Le développement rapide et sauvage d’Istanbul précède de plusieurs décennies l’arrivée au pouvoir du Parti de la justice et du développement (AKP) du Président Recep Tayyip Erdoğan. Mais 25 ans d’administration par le président Erdoğan ou un collègue de son parti ont poussé la ville dans ses derniers retranchements et, cette année, les électeurs ont opté pour le changement en élisant le maire Imamoğlu issu du principal parti d’opposition, le Parti républicain du peuple (CHP), pas une fois, mais bien à deux reprises lorsque les résultats du premier scrutin avaient été annulés par le gouvernement.

« C’est un nouveau départ, un nouveau maire plein d’énergie qui a lui-même déclaré que ces enjeux doivent être prioritaires dans l’ordre du jour. Nous espérons que ce sera bien le cas », déclare M. Kargül en parlant du maire Imamoğlu, qui s’est engagé à prendre de sérieuses précautions.

En octobre, M. Imamoğlu a indiqué que son administration avait l’intention de consolider 20.000 bâtiments par an, tout en préparant plus de 800 nouvelles zones de rassemblement en cas de catastrophe avec une capacité collective de 21 millions de personnes.
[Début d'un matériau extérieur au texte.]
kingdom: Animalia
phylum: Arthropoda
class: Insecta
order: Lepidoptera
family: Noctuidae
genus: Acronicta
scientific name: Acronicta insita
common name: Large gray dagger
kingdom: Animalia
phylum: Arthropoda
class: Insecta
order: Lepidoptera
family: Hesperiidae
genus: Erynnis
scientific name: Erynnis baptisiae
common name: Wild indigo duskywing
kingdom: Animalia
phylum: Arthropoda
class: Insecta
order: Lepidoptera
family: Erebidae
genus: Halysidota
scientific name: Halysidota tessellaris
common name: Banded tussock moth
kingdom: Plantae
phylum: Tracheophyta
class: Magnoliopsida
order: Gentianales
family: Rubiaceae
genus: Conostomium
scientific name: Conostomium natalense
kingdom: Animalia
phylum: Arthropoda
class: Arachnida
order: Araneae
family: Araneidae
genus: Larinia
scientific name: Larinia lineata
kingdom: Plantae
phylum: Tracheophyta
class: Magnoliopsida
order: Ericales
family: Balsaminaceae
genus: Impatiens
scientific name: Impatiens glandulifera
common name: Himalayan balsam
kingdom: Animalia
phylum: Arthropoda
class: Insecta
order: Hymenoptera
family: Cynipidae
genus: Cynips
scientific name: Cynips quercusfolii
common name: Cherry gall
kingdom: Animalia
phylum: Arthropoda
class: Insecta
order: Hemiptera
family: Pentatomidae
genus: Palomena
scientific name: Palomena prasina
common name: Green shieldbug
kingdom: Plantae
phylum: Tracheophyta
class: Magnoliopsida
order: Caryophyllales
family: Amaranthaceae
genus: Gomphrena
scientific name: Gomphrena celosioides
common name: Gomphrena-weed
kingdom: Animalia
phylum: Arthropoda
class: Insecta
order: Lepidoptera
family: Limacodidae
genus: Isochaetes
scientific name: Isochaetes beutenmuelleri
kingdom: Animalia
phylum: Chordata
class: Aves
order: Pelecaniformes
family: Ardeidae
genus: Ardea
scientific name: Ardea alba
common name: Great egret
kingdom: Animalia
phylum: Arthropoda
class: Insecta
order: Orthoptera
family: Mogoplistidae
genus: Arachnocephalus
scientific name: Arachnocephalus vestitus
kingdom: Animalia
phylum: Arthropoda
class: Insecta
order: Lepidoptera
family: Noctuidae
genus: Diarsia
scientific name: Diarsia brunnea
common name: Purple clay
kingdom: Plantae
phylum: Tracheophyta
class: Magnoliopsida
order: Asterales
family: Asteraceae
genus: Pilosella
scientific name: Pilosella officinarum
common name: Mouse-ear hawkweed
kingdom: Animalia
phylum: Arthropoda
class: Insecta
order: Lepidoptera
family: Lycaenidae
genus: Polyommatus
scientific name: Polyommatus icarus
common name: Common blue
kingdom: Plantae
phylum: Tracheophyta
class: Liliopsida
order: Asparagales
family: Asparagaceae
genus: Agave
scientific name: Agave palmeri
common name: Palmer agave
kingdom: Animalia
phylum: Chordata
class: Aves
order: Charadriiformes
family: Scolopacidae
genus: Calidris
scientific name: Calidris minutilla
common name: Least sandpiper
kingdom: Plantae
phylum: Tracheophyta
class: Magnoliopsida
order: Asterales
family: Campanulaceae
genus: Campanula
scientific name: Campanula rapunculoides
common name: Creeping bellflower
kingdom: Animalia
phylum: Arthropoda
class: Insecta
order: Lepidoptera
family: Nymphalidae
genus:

Toutefois, à la suite du tremblement de terre de septembre, M. Imamoğlu a affirmé qu’il n’avait pas reçu d’invitation à une réunion dirigée par le gouvernement concernant le séisme, ce qui a provoqué un tourbillon de querelles dans les rangs politiques opposés et qui a rappelé que même une catastrophe naturelle majeure peut ne pas constituer un facteur d’unification dans une Turquie divisée.